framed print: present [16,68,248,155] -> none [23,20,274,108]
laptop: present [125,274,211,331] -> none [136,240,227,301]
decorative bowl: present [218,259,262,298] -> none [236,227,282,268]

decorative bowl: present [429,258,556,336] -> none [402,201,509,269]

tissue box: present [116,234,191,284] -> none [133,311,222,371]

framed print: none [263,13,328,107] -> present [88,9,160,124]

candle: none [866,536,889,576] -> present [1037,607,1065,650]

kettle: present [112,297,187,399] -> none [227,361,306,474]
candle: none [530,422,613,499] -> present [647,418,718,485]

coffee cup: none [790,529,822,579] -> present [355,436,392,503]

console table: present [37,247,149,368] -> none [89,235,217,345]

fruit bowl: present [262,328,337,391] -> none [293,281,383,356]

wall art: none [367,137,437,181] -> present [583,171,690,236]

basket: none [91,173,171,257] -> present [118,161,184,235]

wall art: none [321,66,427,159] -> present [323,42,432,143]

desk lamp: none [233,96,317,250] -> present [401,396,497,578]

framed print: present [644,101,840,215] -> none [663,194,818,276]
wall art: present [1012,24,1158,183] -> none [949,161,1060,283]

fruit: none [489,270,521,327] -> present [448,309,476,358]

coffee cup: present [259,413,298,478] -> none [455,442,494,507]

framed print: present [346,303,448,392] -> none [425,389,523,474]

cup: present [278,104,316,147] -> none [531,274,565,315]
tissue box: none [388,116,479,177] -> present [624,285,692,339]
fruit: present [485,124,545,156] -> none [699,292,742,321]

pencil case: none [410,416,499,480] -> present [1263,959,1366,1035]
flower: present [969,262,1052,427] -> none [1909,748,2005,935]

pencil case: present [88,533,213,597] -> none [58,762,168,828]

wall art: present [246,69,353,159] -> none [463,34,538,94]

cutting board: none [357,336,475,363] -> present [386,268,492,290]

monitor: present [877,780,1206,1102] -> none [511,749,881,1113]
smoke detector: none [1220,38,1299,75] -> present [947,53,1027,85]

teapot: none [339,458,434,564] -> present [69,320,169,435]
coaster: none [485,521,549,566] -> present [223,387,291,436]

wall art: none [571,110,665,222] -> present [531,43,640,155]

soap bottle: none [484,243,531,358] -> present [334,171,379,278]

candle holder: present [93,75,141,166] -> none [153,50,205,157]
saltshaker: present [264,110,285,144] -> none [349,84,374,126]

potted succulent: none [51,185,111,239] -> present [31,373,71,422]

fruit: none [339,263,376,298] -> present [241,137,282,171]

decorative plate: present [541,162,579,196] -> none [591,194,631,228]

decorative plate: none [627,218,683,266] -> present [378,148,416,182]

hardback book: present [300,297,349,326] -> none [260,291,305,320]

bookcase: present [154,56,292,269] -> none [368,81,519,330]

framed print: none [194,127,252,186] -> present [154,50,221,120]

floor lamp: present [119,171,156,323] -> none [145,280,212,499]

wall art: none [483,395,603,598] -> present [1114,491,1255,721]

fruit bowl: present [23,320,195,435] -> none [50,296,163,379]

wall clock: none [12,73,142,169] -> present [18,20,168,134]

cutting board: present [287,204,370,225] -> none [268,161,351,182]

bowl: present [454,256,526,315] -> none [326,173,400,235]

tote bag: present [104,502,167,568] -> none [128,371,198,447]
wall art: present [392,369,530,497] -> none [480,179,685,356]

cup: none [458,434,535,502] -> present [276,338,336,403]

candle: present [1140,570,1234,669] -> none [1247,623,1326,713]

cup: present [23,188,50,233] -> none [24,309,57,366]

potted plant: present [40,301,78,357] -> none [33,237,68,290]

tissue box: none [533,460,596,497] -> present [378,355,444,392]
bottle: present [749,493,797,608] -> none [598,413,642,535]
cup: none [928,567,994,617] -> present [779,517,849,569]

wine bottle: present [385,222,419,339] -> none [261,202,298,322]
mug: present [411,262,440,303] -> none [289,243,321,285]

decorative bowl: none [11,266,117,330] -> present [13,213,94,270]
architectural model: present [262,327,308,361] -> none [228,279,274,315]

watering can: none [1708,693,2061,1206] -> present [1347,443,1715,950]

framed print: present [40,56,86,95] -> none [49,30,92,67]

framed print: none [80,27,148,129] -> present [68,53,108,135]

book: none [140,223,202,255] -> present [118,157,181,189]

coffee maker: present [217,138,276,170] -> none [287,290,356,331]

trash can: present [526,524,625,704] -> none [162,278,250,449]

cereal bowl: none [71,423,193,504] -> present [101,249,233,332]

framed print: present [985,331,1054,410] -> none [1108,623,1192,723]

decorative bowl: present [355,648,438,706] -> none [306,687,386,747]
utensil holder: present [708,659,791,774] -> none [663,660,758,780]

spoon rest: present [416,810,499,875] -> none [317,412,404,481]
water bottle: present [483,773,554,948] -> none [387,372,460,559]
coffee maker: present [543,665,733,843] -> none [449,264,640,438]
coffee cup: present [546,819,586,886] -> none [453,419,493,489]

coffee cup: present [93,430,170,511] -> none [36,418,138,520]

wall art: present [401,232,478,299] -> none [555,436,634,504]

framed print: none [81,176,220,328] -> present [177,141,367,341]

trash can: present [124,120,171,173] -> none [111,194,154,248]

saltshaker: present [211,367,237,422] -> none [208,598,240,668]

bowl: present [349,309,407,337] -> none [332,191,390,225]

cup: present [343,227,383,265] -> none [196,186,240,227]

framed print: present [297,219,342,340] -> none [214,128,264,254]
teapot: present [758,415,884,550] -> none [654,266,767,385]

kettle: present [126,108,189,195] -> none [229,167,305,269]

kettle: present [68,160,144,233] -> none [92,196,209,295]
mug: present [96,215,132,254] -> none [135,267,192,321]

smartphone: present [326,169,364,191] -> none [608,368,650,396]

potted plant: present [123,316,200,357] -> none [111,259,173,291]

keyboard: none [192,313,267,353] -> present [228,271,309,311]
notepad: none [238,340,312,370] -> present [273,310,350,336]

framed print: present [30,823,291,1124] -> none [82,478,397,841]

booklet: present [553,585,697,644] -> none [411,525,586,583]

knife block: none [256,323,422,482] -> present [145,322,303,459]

-- -- --

### WHAT YOU NEED TO DO
Copy all lines of the records in which the string "trash" can be found.

### REPLY
trash can: present [526,524,625,704] -> none [162,278,250,449]
trash can: present [124,120,171,173] -> none [111,194,154,248]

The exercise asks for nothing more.